In the forum thread on the red-black grid solver, what application uses this grid solver?

(EXTRACT TO READ Opens)

The program updates all the red spots (and black spots) in parallel. This means that on an individual iteration there is no guarantee (and most likely won't be) that the red dot will have the correct answer set in the matrix. We simply continue doing this until the algorithm converges. This results in better parallelism due to the number of dots that are being computed at once versus sometimes having larger diagonals and also the lack of dependencies.

Although to me this raises the question on the number of iterations this will take for the algorithm to converge and if in the worst case this would be better than a worse case of the previous algorithm.


It is pretty tricky to compare this algorithm to the previous diagonal algorithm as they offer different results. This red-black version seems to calculate the entire board once very 2 iterations, whereas the diagonal algorithm seems to calculate the entire board after running through all the diagonals ( about length_of_board x 2 iterations). Hence this version seems to be much more efficient. Is this even a valid way of comparing the 2 algorithms?

And can there be cases where one algorithm converges while they other does not?


Perhaps one way you could see compare the two algorithms is by seeing 1. which one converges for more inputs, 2. which one converges faster, and 3. which solution leads to a better overall performance in the context of the whole application. As we saw in Lecture 8, this grid solver is used in ocean current simulation. You could compare the algorithms by seeing which version produces a more accurate simulation compared to the real outcome.


Does this type of technique scale when you have a more complex graph. This example could be make into a bipartite graph. What if the graph was at minimum 3 colors or 4 colors.

(EXTRACT TO READ Closes)
(EXTRACTED INFORMATION Opens)

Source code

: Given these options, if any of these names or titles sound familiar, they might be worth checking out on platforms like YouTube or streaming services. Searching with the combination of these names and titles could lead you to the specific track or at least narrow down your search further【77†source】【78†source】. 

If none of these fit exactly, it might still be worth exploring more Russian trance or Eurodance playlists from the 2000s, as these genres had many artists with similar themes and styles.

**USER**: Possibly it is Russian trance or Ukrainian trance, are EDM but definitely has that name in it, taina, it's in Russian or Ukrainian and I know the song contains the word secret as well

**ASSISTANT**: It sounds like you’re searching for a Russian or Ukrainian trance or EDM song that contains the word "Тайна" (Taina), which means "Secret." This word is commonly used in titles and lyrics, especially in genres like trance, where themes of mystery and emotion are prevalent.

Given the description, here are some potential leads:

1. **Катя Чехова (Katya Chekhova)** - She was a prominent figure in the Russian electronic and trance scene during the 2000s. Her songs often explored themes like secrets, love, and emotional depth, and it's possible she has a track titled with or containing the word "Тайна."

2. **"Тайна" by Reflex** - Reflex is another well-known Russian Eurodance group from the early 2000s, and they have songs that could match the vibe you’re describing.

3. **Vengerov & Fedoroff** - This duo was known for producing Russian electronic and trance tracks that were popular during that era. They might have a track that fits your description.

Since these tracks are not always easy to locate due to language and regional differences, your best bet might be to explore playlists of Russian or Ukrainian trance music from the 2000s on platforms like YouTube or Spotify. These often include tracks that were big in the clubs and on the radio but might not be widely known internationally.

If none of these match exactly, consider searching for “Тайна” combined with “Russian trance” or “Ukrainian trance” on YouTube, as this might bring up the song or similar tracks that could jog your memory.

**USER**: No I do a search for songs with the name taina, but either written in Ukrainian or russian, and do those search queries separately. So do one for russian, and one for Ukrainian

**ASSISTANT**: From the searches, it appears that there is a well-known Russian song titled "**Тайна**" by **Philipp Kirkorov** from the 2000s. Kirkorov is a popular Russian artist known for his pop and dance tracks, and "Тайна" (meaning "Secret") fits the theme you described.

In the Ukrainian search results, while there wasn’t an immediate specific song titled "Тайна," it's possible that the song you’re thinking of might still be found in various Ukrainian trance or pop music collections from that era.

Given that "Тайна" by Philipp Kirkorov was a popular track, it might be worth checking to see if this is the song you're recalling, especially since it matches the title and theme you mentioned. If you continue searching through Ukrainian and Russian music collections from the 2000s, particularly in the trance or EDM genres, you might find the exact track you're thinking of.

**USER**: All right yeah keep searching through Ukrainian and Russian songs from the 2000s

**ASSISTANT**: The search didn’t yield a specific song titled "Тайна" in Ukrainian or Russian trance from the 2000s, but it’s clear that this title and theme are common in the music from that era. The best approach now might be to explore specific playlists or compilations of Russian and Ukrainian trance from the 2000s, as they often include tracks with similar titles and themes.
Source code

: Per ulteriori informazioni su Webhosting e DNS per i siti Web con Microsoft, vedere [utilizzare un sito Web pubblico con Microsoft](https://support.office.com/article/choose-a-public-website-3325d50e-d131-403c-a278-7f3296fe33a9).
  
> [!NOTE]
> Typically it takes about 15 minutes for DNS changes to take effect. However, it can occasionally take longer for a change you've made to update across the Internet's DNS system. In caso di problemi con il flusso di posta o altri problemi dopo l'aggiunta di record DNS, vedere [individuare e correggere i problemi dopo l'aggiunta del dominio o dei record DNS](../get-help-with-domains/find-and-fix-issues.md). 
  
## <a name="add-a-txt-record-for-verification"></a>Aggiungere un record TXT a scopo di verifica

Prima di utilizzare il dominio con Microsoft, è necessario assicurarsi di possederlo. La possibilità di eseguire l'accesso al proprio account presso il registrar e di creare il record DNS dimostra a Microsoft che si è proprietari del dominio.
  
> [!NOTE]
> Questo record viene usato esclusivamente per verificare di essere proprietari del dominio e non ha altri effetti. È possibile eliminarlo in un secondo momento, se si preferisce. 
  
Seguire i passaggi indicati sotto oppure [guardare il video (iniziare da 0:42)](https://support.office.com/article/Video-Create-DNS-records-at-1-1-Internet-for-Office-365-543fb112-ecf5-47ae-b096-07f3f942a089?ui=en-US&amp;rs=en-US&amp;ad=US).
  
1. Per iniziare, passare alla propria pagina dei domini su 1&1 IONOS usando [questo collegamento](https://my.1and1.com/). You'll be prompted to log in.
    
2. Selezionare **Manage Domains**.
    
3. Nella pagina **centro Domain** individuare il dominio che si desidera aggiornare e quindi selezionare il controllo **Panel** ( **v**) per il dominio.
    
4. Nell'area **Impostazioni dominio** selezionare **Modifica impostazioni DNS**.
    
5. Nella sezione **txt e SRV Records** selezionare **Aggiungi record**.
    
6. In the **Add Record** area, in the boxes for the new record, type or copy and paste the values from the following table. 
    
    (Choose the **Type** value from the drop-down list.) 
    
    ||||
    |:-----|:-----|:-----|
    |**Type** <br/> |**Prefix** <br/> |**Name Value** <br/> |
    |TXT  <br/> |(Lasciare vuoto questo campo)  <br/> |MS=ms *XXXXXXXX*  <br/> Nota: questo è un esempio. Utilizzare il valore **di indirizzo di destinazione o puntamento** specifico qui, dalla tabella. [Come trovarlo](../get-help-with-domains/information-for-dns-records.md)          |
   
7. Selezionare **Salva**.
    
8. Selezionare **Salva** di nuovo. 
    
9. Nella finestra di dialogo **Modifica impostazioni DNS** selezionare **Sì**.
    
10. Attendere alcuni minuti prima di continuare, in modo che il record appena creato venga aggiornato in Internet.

(EXTRACTED INFORMATION Closes)
(EXTRACTED INFORMATION Opens)

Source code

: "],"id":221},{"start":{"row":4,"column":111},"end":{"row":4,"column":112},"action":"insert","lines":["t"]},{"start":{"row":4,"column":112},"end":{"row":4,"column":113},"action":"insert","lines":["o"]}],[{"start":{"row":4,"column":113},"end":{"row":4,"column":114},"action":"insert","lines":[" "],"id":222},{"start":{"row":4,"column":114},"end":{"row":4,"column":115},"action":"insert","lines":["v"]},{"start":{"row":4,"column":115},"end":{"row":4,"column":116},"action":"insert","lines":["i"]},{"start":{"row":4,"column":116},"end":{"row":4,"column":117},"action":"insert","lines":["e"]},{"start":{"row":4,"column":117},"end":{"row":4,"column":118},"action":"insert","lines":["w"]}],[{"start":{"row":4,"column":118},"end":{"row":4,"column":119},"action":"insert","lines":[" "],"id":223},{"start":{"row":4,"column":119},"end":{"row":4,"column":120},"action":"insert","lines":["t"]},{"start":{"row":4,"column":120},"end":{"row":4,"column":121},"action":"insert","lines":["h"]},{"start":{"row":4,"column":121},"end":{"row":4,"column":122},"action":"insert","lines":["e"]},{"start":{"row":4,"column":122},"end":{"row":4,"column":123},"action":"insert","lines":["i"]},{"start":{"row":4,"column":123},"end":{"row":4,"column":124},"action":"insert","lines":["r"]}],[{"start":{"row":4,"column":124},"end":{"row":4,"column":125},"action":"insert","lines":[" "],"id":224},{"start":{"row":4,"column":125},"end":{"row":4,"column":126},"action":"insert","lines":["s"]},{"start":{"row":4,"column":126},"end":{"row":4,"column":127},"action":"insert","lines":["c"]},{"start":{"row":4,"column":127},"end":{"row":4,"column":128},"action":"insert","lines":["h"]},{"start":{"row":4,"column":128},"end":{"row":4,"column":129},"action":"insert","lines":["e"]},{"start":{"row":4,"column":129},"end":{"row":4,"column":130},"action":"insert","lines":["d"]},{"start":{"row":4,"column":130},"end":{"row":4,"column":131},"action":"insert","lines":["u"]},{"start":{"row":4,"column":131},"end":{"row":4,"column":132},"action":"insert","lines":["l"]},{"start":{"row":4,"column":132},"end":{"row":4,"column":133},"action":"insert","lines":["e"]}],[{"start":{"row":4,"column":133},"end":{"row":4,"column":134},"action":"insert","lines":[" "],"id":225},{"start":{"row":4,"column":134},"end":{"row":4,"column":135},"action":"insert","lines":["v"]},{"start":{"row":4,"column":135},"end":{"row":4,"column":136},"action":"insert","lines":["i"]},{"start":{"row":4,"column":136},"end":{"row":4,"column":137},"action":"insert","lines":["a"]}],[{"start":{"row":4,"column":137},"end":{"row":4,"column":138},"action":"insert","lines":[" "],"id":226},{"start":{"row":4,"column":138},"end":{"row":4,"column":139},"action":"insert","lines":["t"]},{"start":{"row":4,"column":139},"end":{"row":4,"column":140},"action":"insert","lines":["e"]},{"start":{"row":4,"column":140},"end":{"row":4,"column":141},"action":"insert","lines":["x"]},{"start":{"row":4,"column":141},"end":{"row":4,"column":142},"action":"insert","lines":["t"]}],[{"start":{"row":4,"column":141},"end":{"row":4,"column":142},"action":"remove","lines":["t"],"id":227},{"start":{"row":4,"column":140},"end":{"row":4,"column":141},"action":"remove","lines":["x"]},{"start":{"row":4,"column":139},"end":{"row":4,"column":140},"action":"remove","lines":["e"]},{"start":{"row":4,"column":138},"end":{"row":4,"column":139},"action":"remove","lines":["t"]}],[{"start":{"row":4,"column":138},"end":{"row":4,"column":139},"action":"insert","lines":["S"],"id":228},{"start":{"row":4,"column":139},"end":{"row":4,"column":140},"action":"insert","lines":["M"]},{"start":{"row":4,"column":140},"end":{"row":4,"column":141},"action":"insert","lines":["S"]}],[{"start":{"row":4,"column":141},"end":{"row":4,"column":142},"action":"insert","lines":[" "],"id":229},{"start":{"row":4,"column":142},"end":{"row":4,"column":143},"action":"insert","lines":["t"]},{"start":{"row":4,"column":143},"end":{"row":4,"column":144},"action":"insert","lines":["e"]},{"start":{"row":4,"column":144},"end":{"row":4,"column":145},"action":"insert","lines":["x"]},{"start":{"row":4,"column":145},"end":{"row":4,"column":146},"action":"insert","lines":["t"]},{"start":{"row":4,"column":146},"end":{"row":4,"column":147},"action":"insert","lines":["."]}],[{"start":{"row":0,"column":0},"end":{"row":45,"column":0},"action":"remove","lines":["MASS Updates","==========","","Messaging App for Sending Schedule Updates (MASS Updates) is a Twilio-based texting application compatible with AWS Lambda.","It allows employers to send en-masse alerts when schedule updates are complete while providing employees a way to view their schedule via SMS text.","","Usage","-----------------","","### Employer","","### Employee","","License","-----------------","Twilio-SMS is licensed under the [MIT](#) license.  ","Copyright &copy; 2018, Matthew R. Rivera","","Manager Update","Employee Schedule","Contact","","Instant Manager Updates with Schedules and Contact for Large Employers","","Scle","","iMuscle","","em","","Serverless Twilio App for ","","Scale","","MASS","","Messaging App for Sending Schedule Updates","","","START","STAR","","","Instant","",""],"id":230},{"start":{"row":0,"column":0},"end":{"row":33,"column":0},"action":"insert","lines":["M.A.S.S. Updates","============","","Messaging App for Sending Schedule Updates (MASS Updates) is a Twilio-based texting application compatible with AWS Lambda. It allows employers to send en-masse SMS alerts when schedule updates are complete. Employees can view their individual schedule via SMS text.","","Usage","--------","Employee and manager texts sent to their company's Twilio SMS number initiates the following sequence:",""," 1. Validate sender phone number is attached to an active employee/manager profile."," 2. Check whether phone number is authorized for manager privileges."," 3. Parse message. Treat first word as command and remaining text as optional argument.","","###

(EXTRACTED INFORMATION Closes)
(EXTRACTED INFORMATION Opens)

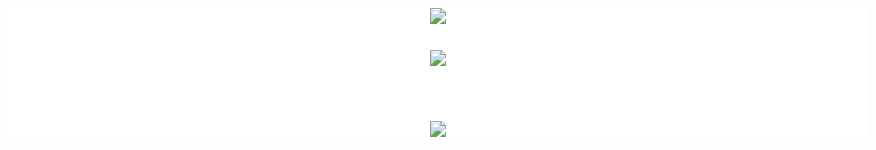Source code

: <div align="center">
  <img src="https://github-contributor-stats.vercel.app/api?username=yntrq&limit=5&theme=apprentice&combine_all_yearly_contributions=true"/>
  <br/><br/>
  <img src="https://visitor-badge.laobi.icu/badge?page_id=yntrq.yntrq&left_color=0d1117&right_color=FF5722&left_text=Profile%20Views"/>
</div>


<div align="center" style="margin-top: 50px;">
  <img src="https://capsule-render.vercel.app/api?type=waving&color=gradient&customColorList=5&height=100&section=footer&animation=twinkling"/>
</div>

(EXTRACTED INFORMATION Closes)

TASK SOLUTION - Ocean current simulation.